─── Extract ───

Reputation: 4102
I have a ndarray like this:
data = [(1,"YES", 54.234),
(1,"YES", 1.0001),
(2,"YES", 4.234),
(3,"YES", 0.234)]
dtypes = [("GROUPID", np.int),
("HASNEAR", "|S255"),
("DISTANCE", np.float64)]
array = np.array(data, dtype=dtypes)
Is there a way to group the data and return only the Minimum distance in each group in a new array?
In my example, I have 4 rows. After the group and return minimum, I would expect only 3 rows returned. One for each GROUPID value.
If numpy arrays aren't the right tool, could you do this in Pandas?
Thank you
Upvotes: 1
Views: 739
Reputation: 10759
AS illustrated by others, you can do this in pandas, but it is a relatively heavyweight abstraction that introduces all kinds of other complexities that you may or may not be interested in.
The numpy_indexed package specializes in these kind of operations in isolation:
import numpy_indexed as npi
npi.group_by(data['GROUPID']).min(data['DISTANCE'])
Upvotes: 2
Reputation: 1365
Create a pandas DataFrame, group by GROUPID and aggregate by min()
:
df = pd.DataFrame(data, columns=('GROUPID','HASNEAR','DISTANCE'))
df.groupby('GROUPID').min()
Upvotes: 2
Reputation: 393933
IIUC you can do this in pandas:
In [8]:
import pandas as pd
# construct a df
df = pd.DataFrame(array)

─── Supplied entries ───

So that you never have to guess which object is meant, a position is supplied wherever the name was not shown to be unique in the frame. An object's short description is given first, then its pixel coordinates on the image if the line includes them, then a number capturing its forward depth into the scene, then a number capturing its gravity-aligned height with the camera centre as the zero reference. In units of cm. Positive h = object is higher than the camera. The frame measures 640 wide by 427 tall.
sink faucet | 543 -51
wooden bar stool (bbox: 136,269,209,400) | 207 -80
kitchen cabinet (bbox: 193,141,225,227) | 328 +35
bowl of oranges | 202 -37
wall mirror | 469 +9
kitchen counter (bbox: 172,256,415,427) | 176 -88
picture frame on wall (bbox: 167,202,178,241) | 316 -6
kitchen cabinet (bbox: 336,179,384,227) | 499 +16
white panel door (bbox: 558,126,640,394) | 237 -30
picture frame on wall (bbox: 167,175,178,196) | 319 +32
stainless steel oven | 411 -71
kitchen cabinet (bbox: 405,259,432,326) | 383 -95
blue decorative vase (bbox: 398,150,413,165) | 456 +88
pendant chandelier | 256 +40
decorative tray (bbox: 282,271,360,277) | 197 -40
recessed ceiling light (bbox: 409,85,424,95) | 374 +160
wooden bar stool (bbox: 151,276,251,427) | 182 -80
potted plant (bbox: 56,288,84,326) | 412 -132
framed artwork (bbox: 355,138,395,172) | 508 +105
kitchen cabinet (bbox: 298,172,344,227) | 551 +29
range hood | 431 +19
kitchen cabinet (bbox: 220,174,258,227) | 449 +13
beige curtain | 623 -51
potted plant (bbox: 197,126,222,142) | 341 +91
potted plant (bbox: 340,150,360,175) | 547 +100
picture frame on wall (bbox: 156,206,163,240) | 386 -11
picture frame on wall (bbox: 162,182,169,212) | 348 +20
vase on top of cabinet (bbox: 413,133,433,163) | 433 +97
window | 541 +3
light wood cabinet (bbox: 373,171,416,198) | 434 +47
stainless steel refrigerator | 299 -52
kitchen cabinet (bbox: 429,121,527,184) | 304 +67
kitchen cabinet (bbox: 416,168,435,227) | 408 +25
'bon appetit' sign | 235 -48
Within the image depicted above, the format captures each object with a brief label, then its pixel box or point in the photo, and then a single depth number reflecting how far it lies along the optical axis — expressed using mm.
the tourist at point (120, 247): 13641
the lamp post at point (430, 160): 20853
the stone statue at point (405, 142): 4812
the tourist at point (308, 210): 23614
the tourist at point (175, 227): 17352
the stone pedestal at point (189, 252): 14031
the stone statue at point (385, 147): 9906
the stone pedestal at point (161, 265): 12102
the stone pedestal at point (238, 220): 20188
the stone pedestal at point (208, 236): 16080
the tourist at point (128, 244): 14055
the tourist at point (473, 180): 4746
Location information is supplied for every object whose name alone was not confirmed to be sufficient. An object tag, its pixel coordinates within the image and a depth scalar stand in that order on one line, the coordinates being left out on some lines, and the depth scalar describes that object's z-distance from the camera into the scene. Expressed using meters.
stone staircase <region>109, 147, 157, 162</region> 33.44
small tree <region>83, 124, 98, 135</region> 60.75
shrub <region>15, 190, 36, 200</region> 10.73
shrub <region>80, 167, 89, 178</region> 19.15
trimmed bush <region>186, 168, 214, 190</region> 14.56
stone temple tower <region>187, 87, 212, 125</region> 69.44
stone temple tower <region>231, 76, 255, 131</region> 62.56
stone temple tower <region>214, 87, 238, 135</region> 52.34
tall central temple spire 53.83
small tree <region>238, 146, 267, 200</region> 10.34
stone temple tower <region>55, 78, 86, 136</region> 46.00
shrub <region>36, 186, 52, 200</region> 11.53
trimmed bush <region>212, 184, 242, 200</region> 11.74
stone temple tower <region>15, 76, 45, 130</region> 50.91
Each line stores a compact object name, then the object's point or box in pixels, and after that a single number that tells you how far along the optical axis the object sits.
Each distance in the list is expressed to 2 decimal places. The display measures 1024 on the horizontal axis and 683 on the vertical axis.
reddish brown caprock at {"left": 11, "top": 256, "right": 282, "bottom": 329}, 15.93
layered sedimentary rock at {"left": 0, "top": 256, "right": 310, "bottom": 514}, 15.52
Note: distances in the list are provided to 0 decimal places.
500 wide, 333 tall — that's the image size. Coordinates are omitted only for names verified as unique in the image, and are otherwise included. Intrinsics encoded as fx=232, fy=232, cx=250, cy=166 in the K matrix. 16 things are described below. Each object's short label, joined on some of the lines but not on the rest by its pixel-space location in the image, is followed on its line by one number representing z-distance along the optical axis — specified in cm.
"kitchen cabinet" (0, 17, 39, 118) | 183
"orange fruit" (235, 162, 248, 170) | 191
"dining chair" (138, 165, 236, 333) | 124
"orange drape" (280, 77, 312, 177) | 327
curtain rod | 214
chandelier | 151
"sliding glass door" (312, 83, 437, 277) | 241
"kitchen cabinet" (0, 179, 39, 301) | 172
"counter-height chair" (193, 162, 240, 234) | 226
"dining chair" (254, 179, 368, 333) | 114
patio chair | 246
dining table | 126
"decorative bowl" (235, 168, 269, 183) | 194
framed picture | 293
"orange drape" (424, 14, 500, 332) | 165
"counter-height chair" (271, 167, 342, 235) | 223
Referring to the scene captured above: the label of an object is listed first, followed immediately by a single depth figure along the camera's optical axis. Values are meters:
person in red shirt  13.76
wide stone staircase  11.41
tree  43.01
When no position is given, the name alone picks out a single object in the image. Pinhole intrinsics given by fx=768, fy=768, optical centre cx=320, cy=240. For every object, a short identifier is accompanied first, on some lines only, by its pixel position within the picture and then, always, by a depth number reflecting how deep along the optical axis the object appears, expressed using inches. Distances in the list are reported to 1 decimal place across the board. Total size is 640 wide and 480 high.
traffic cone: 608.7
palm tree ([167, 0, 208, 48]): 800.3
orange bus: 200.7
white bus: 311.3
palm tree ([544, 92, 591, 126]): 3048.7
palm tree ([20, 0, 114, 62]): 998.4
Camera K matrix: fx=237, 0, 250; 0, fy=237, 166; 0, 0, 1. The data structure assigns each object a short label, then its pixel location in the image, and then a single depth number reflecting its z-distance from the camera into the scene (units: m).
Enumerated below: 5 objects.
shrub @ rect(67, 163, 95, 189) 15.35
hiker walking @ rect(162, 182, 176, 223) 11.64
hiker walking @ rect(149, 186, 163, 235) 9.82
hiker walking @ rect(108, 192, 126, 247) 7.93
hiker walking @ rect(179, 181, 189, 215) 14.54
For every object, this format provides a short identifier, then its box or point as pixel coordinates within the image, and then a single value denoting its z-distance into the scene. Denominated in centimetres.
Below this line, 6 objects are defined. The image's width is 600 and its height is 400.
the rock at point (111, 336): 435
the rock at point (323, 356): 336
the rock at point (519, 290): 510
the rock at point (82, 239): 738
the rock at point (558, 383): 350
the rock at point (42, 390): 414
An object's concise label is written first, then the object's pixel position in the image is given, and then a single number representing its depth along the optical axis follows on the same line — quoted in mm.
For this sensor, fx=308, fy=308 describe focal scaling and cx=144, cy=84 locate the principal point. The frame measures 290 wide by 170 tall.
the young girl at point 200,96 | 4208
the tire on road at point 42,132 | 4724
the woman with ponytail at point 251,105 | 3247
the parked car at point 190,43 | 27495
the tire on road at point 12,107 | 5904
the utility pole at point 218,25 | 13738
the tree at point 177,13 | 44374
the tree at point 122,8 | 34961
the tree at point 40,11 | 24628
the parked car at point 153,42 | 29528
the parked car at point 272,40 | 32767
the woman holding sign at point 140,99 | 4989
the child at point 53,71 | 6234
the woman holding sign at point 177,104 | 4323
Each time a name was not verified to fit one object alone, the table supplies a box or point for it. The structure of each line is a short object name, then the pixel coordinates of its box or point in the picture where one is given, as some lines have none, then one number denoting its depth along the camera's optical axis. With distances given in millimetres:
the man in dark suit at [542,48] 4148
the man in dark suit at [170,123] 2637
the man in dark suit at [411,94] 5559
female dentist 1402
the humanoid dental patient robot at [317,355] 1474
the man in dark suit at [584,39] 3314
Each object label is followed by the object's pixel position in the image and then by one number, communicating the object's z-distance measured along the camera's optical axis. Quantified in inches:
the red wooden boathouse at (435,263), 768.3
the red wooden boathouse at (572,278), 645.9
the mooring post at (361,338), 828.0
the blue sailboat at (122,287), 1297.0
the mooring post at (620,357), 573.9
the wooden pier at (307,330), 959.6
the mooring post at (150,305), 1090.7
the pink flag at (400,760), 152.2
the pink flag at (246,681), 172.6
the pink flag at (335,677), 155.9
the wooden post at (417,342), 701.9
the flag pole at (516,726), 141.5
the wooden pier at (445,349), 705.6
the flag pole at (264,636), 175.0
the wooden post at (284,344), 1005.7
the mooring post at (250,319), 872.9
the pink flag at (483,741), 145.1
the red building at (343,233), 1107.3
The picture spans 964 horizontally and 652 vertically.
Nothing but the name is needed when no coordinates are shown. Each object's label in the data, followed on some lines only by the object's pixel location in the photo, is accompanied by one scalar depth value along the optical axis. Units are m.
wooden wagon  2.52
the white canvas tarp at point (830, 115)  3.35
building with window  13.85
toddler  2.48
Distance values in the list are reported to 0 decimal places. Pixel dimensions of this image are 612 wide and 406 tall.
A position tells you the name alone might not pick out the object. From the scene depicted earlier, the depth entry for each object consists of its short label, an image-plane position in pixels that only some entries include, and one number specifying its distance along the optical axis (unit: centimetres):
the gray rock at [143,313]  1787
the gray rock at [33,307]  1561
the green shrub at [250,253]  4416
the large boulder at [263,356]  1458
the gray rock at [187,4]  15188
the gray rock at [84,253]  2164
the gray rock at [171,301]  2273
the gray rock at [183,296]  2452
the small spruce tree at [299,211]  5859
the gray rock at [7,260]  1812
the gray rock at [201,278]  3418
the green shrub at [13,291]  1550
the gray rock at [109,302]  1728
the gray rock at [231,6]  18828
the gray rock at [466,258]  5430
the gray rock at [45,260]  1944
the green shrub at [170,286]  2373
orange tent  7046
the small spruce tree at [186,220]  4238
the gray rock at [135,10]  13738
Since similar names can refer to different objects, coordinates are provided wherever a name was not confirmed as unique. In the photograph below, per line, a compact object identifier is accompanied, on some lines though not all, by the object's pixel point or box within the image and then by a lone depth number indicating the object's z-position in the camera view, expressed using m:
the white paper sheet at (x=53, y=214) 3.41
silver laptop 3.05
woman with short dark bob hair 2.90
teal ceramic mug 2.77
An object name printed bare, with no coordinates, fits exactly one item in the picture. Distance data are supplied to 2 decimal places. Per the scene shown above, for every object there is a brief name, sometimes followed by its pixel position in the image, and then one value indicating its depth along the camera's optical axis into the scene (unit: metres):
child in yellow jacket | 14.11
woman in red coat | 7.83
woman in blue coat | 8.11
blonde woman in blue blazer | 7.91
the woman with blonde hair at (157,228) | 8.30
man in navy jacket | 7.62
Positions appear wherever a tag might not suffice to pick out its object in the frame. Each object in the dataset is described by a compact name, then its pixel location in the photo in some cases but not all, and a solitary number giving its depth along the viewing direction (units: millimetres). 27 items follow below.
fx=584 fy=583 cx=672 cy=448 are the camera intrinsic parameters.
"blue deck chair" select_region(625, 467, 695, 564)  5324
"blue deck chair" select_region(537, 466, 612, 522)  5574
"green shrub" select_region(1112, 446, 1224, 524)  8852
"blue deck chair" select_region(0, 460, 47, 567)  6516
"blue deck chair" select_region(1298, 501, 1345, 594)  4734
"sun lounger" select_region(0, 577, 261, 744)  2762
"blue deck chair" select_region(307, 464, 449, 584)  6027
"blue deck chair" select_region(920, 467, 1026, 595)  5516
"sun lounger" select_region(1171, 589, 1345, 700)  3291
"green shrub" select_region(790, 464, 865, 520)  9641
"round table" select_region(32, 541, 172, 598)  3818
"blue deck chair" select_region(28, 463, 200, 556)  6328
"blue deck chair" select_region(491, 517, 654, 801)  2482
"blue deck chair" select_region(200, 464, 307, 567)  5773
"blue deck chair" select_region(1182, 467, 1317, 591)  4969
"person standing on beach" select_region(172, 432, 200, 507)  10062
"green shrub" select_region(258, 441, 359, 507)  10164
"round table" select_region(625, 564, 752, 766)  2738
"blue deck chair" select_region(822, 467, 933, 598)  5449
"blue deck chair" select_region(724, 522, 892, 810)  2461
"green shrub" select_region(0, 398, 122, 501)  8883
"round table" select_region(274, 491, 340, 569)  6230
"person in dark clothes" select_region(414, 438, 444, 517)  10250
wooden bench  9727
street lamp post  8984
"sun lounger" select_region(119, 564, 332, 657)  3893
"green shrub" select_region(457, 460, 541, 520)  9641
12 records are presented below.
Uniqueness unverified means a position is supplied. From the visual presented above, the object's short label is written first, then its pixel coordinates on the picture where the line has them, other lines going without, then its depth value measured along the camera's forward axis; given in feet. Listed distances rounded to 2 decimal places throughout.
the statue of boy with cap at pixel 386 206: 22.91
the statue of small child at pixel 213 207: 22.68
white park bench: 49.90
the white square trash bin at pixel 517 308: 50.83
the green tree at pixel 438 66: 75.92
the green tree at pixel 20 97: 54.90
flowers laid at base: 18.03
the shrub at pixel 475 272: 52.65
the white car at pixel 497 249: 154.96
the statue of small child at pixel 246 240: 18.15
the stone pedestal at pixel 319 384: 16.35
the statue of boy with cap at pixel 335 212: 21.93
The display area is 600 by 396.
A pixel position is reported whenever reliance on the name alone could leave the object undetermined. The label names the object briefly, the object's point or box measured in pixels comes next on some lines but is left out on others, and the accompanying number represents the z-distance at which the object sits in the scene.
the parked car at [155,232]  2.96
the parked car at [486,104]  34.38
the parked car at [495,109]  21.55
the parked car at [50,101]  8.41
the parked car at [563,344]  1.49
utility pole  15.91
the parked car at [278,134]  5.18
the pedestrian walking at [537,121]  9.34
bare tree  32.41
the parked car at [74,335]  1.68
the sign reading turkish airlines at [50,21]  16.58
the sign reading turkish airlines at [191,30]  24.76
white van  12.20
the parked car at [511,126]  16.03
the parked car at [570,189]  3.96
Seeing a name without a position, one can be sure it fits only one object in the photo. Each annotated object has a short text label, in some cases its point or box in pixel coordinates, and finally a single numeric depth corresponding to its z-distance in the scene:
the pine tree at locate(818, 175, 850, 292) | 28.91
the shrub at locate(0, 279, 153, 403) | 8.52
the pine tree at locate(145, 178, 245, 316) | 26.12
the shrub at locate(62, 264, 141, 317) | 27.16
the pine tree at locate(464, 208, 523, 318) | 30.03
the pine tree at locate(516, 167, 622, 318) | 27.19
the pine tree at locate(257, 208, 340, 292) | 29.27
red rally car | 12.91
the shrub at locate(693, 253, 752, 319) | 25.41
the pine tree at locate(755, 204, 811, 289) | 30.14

───

> **Tasks to complete**:
a) In the forum thread on grouping a NumPy array, the question "Is there a way to group the data and return only the Minimum distance in each group in a new array?" appears. Translate it into French.
b) Supply what comes next in the forum thread on grouping a NumPy array, continuing after its final line.

> **Replies**:
a) Existe-t-il un moyen de regrouper les données et de ne renvoyer que la distance minimale de chaque groupe dans un nouveau tableau ?

b)
df
Out[8]:
GROUPID HASNEAR DISTANCE
0 1 b'YES' 54.2340
1 1 b'YES' 1.0001
2 2 b'YES' 4.2340
3 3 b'YES' 0.2340
You can now groupby
on GROUPID column, call idxmin
to return the index of the min value for the column of interest and use this to filter the orig df:
In [9]:
df.loc[df.groupby('GROUPID')['DISTANCE'].idxmin()]
Out[9]:
GROUPID HASNEAR DISTANCE
1 1 b'YES' 1.0001
2 2 b'YES' 4.2340
3 3 b'YES' 0.2340
You can see what idxmin
returns is the index of the min values:
In [10]:
df.groupby('GROUPID')['DISTANCE'].idxmin()
Out[10]:
GROUPID
1 1
2 2
3 3
Name: DISTANCE, dtype: int64
You can convert back to a numpy array by calling .values
:
In [11]:
df.loc[df.groupby('GROUPID')['DISTANCE'].idxmin()].values
Out[11]:
array([[1, b'YES', 1.0001],
[2, b'YES', 4.234],
[3, b'YES', 0.234]], dtype=object)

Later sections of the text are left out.